For kerchunk, xpystac expects one asset pointing to a kerchunk file. There is no logic for one data variable in each asset of an item. For this reason, you might be better off keeping the combination logic in your code and using the "kerchunk" engine directly. Here is what that would look like:

import pystac
import xarray as xr

url_1 = "https://gist.githubusercontent.com/clausmichele/28efa0007731044db3a7752da2164fe0/raw/1cba235038f0aa20e16675a863224a4f3ab79e4a/CERRA-20010101000000_20011231000000.json"
url_2 = "https://gist.githubusercontent.com/clausmichele/6b78a70ef153c4c841401ec0b7d2b75f/raw/e0d2f307b1f8caef7ec19ae68b8100fb7d5f25dd/CERRA-20020101000000_20021231000000.json"

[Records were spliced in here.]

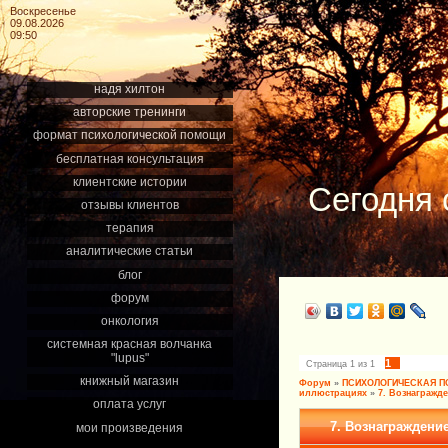
Воскресенье
09.08.2026
09:50
надя хилтон
авторские тренинги
формат психологической помощи
бесплатная консультация
клиентские истории
Сегодня 
отзывы клиентов
терапия
аналитические статьи
блог
форум
онкология
системная красная волчанка
"lupus"
1
Страница
1
из
1
книжный магазин
Форум
»
ПСИХОЛОГИЧЕСКАЯ 
иллюстрациях
»
7. Вознагражд
оплата услуг
7. Вознаграждени
мои произведения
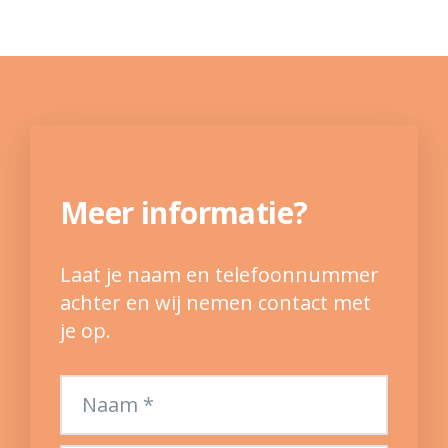
Meer informatie?
Laat je naam en telefoonnummer
achter en wij nemen contact met
je op.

item_1 = pystac.read_file(url_1)
item_2 = pystac.read_file(url_2)
items = [item_1, item_2]

datasets_list = []
for item in items:
    for asset in item.assets.values():
        print(asset)
        if asset.href.endswith(".json"):
            data = xr.open_dataset(asset.href, engine="kerchunk", chunks={})
            datasets_list.append(data)
data = xr.combine_by_coords(datasets_list, combine_attrs="drop_conflicts")
data

Of course you could do the same thing with xpystac but you need to make sure that roles and media_type are set on the asset so that xpystac knows what it is looking at:

import pystac
import xarray as xr

url_1 = "https://gist.githubusercontent.com/clausmichele/28efa0007731044db3a7752da2164fe0/raw/1cba235038f0aa20e16675a863224a4f3ab79e4a/CERRA-20010101000000_20011231000000.json"
url_2 = "https://gist.githubusercontent.com/clausmichele/6b78a70ef153c4c841401ec0b7d2b75f/raw/e0d2f307b1f8caef7ec19ae68b8100fb7d5f25dd/CERRA-20020101000000_20021231000000.json"

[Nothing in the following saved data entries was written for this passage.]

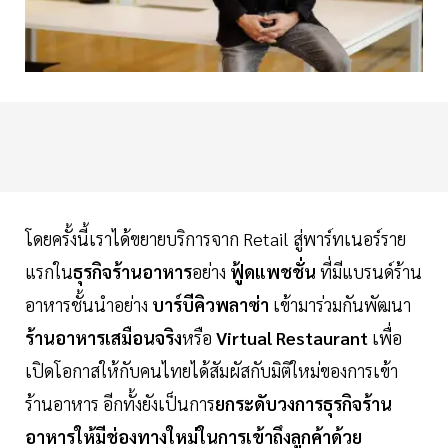
โดยครั้งนี้เราได้ขยายบริการจาก Retail สู่พาร์ทเนอร์ราย
แรกใน
ธุรกิจร้านอาหาร
อย่าง
ฟู้ดแพชชั่น
ที่มีแบรนด์ร้าน
อาหารชั้นนำอย่าง
บาร์บีคิวพลาซ่า
เข้ามาร่วมกันพัฒนา
ร้านอาหารเสมือนจริง
หรือ
Virtual Restaurant
เพื่อ
เปิดโอกาสให้กับคนไทยได้สัมผัสกับมิติใหม่ของการเข้า
ร้านอาหาร อีกทั้งยังเป็นการ
ยกระดับวงการธุรกิจร้าน
อาหารให้มีช่องทางใหม่ในการเข้าถึงลูกค้าด้วย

item_1 = pystac.read_file(url_1)
item_2 = pystac.read_file(url_2)
items = [item_1, item_2]

datasets_list = []
for item in items:
    for asset in item.assets.values():
        print(asset)
        if asset.href.endswith(".json"):
            asset.media_type = "application/json"
            asset.roles = ["index"]
            data = xr.open_dataset(asset, engine="stac", chunks={})
            datasets_list.append(data)
data = xr.combine_by_coords(datasets_list, combine_attrs="drop_conflicts")
data

Possible future work

I can imagine a world in which xpystac builds up a little bit of its own stacking logic so that you could stack zarr or kerchunk assets -- which I don't think are supported by stackstac or odc-stac.

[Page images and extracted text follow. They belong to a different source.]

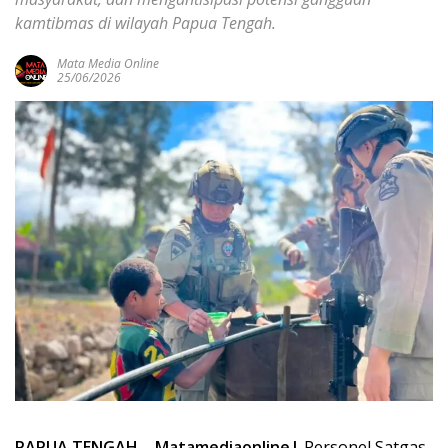
kamtibmas di wilayah Papua Tengah.
Mata Media Online
25/06/2026
PAPUA TENGAH
–
Matamediaonline|
Personel Satgas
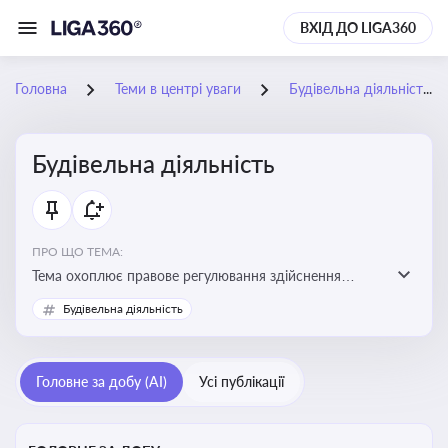
ВХІД ДО LIGA360
Головна
Теми в центрі уваги
Будівельна діяльність
Будівельна діяльність
ПРО ЩО ТЕМА:
Тема охоплює правове регулювання здійснення
будівельної діяльності, порядок отримання
Будівельна діяльність
дозвільних документів та проходження державного
контролю
Головне за добу (AI)
Усі публікації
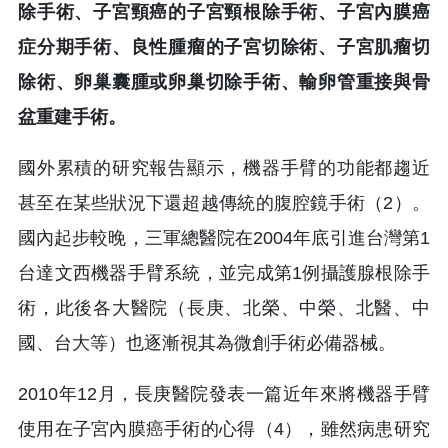
除手術、子宮頸癌的子宮頸根除手術、子宮內膜癌
症分期手術、良性腫瘤的子宮切除術、子宮肌瘤切
除術、卵巢囊腫或卵巢切除手術、輸卵管重接與骨
盆重建手術。
國外累積的研究報告顯示，機器手臂的功能都趨近
甚至在某些狀況下還超越傳統的腹腔鏡手術（2）。
國內起步較晚，三軍總醫院在2004年底引進台灣第1
台達文西機器手臂系統，並完成第1例攝護腺根除手
術，此後各大醫院（長庚、北榮、中榮、北醫、中
國、台大等）也逐漸視其為微創手術必備器械。
2010年12月，長庚醫院發表一篇近年來將機器手臂
使用在子宮內膜癌手術的心得（4），雖然病患研究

That would make it so (once you have fixed up your media_type and roles) you could just do:

data = xr.open_dataset(items, engine="stac", stacking_library="xpystac")

I wrote up a little proof of concept for this, but I'm not 100% sure it's a good idea to put very much logic into xpystac. Maybe the thing to do would be to get stacstack and odc-stac to support kerchunk themselves.

clausmichele commented 8 months ago
import pystac
import xarray as xr

url_1 = "https://gist.githubusercontent.com/clausmichele/28efa0007731044db3a7752da2164fe0/raw/1cba235038f0aa20e16675a863224a4f3ab79e4a/CERRA-20010101000000_20011231000000.json"
url_2 = "https://gist.githubusercontent.com/clausmichele/6b78a70ef153c4c841401ec0b7d2b75f/raw/e0d2f307b1f8caef7ec19ae68b8100fb7d5f25dd/CERRA-20020101000000_20021231000000.json"

item_1 = pystac.read_file(url_1)
item_2 = pystac.read_file(url_2)
items = [item_1, item_2]

datasets_list = []
for item in items:
    for asset in item.assets.values():
        print(asset)
        if asset.href.endswith(".json"):
            data = xr.open_dataset(asset.href, engine="kerchunk", chunks={})
            datasets_list.append(data)
data = xr.combine_by_coords(datasets_list, combine_attrs="drop_conflicts")
data

This returned an error for me: ValueError: unrecognized engine kerchunk must be one of: ['netcdf4', 'h5netcdf', 'scipy', 'rasterio', 'stac', 'store', 'zarr'] Solved with:

git clone https://github.com/fsspec/kerchunk
cd kerchunk
pip install .

probably it's an unreleased functionality?

Anyway, thanks for the suggestions!

jsignell commented 8 months ago

hmm yeah might not be released, but glad it worked!